Thursday, July 26, 2012
Hashimoto's - Resolved.
Chris Kresser explains it thoroughly here. Excerpt:
"In the first article in this series, I showed that hypothyroidism is an autoimmune disease in 90% of cases. In this article we’re going to discuss the connection between autoimmune thyroid disease (AITD) and gluten intolerance.
Several studies show a strong link between AITD (both Hashimoto’s and Graves’) and gluten intolerance. [1, 2, 3, 4, 5] The link is so well-established that researchers suggest all people with AITD be screened for gluten intolerance, and vice versa.
What explains the connection? It’s a case of mistaken identity. The molecular structure of gliadin, the protein portion of gluten, closely resembles that of the thyroid gland. When gliadin breaches the protective barrier of the gut, and enters the bloodstream, the immune system tags it for destruction. These antibodies to gliadin also cause the body to attack thyroid tissue. This means if you have AITD and you eat foods containing gluten, your immune system will attack your thyroid.
Even worse, the immune response to gluten can last up to 6 months each time you eat it. This explains why it is critical to eliminate gluten completely from your diet if you have AITD. There’s no “80/20″ rule when it comes to gluten. Being “mostly” gluten-free isn’t going to cut it. If you’re gluten intolerant, you have to be 100% gluten-free to prevent immune destruction of your thyroid."
During the year and a half that I've been eating a modified paleo diet, which is wheat- and grain-free, I've had several blood tests to monitor my thyroid levels. My thyroid gland seemed to be coming back to life; my medication was reduced by 2/3 in the diet's first year. Blood tests showed that my thyroid antibodies have been steadily decreasing.
On July 11, 2012, my doctor wrote "No thyroid antibodies. Hashimoto's - resolved" on my blood test. I asked him if that meant I no longer had an autoimmune disease. He replied, "You no longer have an autoimmune disease." When I asked what he considered the reason for the antibodies' disappearance, he said, "Probably the wheat."
I have never had ANY other symptoms of gluten intolerance; if I had, it probably would have been picked up much earlier in my life. In the last year I have learned enough about wheat to realize that it is something I never want to eat again.

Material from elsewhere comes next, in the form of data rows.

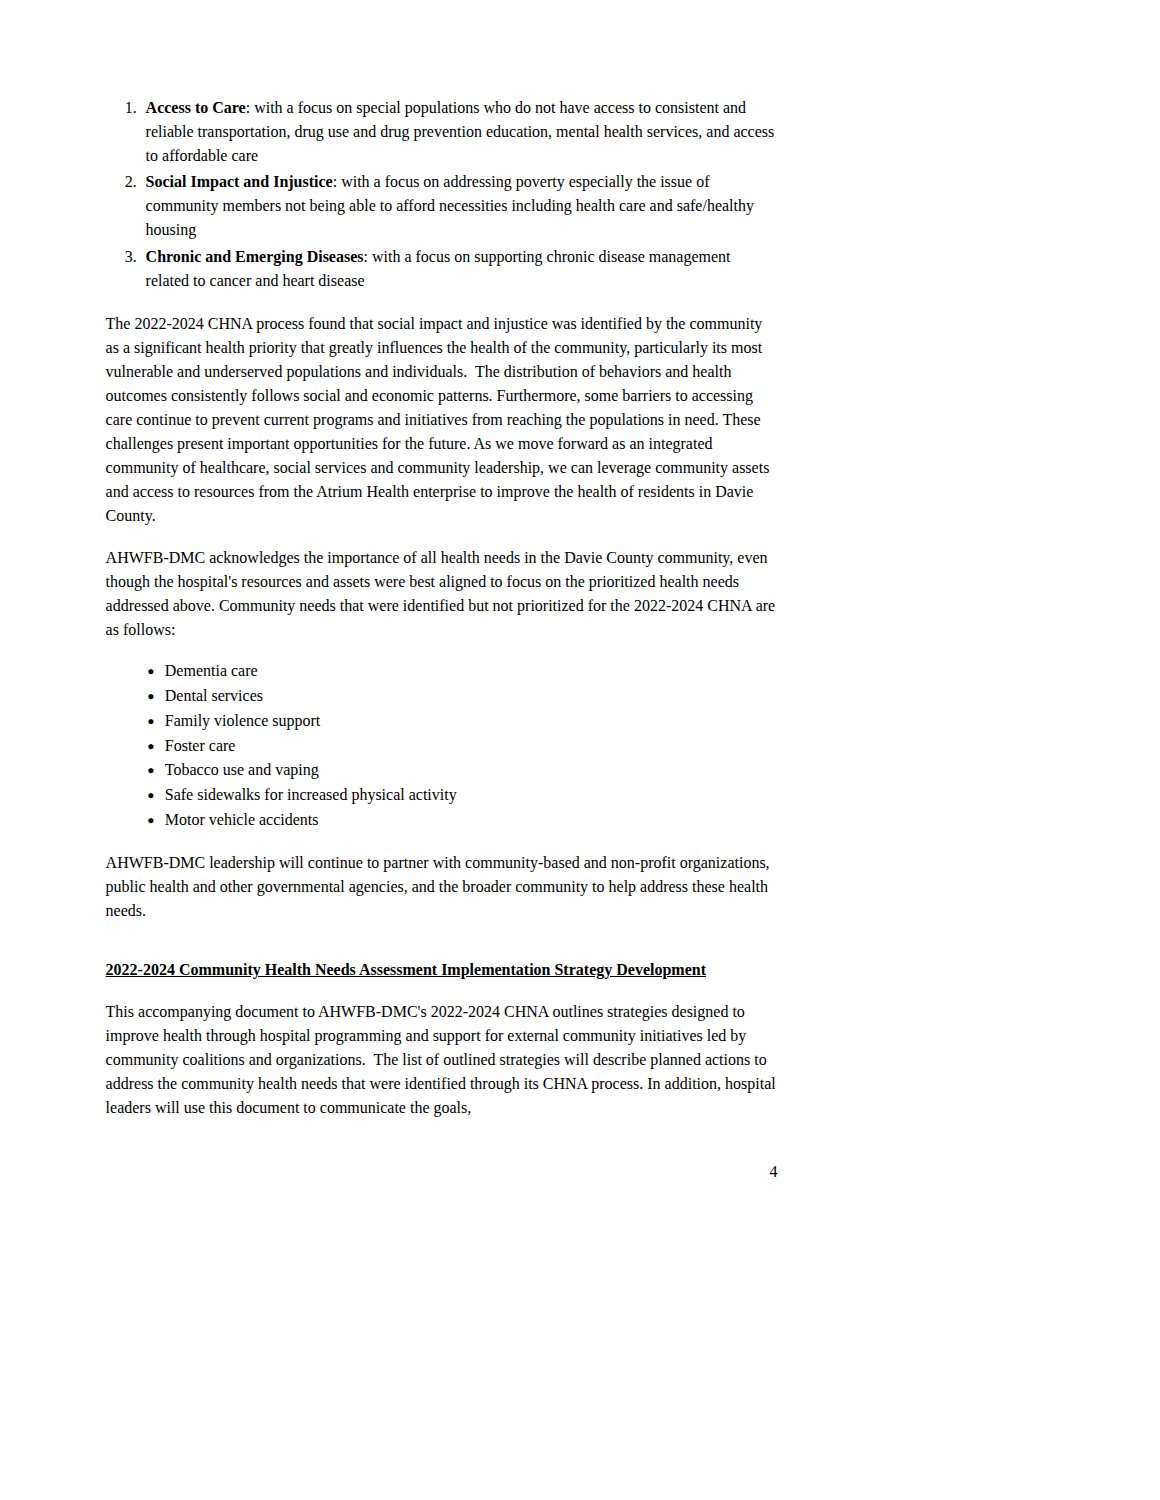Access to Care: with a focus on special populations who do not have access to consistent and reliable transportation, drug use and drug prevention education, mental health services, and access to affordable care
Social Impact and Injustice: with a focus on addressing poverty especially the issue of community members not being able to afford necessities including health care and safe/healthy housing
Chronic and Emerging Diseases: with a focus on supporting chronic disease management related to cancer and heart disease
The 2022-2024 CHNA process found that social impact and injustice was identified by the community as a significant health priority that greatly influences the health of the community, particularly its most vulnerable and underserved populations and individuals. The distribution of behaviors and health outcomes consistently follows social and economic patterns. Furthermore, some barriers to accessing care continue to prevent current programs and initiatives from reaching the populations in need. These challenges present important opportunities for the future. As we move forward as an integrated community of healthcare, social services and community leadership, we can leverage community assets and access to resources from the Atrium Health enterprise to improve the health of residents in Davie County.
AHWFB-DMC acknowledges the importance of all health needs in the Davie County community, even though the hospital's resources and assets were best aligned to focus on the prioritized health needs addressed above. Community needs that were identified but not prioritized for the 2022-2024 CHNA are as follows:
Dementia care
Dental services
Family violence support
Foster care
Tobacco use and vaping
Safe sidewalks for increased physical activity
Motor vehicle accidents
AHWFB-DMC leadership will continue to partner with community-based and non-profit organizations, public health and other governmental agencies, and the broader community to help address these health needs.
2022-2024 Community Health Needs Assessment Implementation Strategy Development
This accompanying document to AHWFB-DMC's 2022-2024 CHNA outlines strategies designed to improve health through hospital programming and support for external community initiatives led by community coalitions and organizations. The list of outlined strategies will describe planned actions to address the community health needs that were identified through its CHNA process. In addition, hospital leaders will use this document to communicate the goals,
4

Perhaps this post will help you understand why people you know are serious about avoiding wheat. Perhaps this post will help someone with thyroid issues, or other autoimmune diseases; wheat is a culprit in many of them, as well.
Remembering that we are all to some extent metabolically unique, we can begin to understand that food can be a major player in many health issues. Cure Hashimoto's with food choices? Apparently so.
I won't lie and say it's easy, but there's something supremely motivating about reclaiming health territory once lost. My deepest thanks to my stepson for his patient, non-preachy sharing of information, books and links about diet and the gluten-thyroid connection. Be well.